Comments : Our observation on the plot is now confirmed. The exponent of the powerlaw for the library algorithm is really close to one and shows the complexity in $O(T^{1.02})$, while the exponent for the branching algorithm is really close to $O(T^2)$, in $O(T^{1.97})$. The thinning algorithm's computation cost is a bit less than the branching one, as it is in $O(T^{1.88})$.

The structure of the branching algorithm, generating new non-homogeneous poisson process for each point, until there is no point left, explains its complexity. Whereas the use of the memoryless structure of the exponential kernel explains that the algorithm is faster.

Question 3 : A Hawkes process for trades. Is a Hawkes process a good model for the time dynamics of the trades reported in your dataset ? Use statistical arguments to support your answers.

To check if the Hawkes process is a good model for the time dynamics of the trades reported in our dataset, we need to import the data, and estimate the parameters of Hawkes processes that would fit the data. Then, we can use some statistical arguments to determine whether or not this type of process is well-suited for the data we have.

Comments : We displayed the parameters of Hawkes processes that would fit our data. But we have a problem. As our data is in nanoseconds, then a beta of $10^{−8}$ means that significant decay only occurs over time intervals on the order of $\frac{1}{\beta} \approx 10^8$ nanoseconds (around 0.1 seconds). As the events occur in rapid succession (much less than 0.1 seconds apart), then the kernel effectively acts as if it were constant over the observed intervals : indeed the exponential of the kernel would be : $e^{-\beta t} \approx 1$. Therefore, it seems to fail into capturing the data for almost all days except one. Let's deep dive into this day.

We are going to try to display some statistical properties to check how the Hawkes process suits the data.

Comments : This plot is a QQ-plot of the simulated distribution with the estimated parameters versus the empirical distribution of our data, for the choosen day. We can see that visually, the empirical distribution fails to be explained by the simulated one, which is the Hawkes process corresponding to the parameters obtained by estimation on the empirical data. Therefore, we could argue that this is not a good model for our data. But let's try to get a more quantitative analysis.

Now, and to finish let's try to use the data of one hour and see if the Hawkes process models it better.
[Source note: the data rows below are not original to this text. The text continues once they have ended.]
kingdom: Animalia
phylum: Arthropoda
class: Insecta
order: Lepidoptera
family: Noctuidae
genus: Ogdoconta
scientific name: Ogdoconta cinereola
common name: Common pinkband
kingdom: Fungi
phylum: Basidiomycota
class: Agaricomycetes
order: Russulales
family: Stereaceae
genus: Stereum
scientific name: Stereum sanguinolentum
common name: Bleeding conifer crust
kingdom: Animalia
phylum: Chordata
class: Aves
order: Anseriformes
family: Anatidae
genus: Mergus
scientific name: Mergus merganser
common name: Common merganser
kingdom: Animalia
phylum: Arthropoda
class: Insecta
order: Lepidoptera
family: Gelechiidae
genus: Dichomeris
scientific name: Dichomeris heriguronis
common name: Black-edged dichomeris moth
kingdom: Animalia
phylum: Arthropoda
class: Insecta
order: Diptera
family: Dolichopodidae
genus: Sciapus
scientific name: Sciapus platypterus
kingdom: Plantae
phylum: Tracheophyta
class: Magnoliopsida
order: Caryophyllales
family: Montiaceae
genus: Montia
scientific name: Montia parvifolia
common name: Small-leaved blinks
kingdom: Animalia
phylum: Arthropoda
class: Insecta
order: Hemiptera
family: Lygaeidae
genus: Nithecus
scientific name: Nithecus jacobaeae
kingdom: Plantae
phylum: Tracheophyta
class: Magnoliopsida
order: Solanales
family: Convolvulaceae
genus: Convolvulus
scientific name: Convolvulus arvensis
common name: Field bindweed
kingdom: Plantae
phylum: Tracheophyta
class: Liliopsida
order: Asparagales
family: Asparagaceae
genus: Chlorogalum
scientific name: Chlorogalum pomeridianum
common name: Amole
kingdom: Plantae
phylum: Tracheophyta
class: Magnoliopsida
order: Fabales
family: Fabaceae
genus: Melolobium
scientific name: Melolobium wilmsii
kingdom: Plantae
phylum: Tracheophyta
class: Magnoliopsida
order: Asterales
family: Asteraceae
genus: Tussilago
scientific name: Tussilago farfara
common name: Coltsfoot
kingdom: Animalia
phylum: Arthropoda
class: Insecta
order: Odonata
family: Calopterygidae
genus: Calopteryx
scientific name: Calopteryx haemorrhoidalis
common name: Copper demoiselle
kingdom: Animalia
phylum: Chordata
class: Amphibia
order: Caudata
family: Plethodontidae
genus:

Comments : This plot is a QQ-plot of the simulated distribution with the estimated parameters versus the empirical distribution of our data, for the choosen hour. We can see that visually, the empirical distribution is better explained by the simulated one, which is the Hawkes process corresponding to the parameters obtained by estimation on the empirical data. Therefore, we could argue that this is a better model for our data. Let's try to get a more quantitative analysis.

Comments : We can see that the parameters estimated for the hour data are better than the ones estimated for the whole day. The branching ratio is closer to 1 and the AIC is lower. The log-likelihood is also higher. This means that the model fits better the data for the hour than for the whole day. Therefore, we could argue that the Hawkes process is a good model for the time dynamics of the trades reported in our dataset, but only for short time intervals. For longer time intervals, the Hawkes process is not a good model for the data.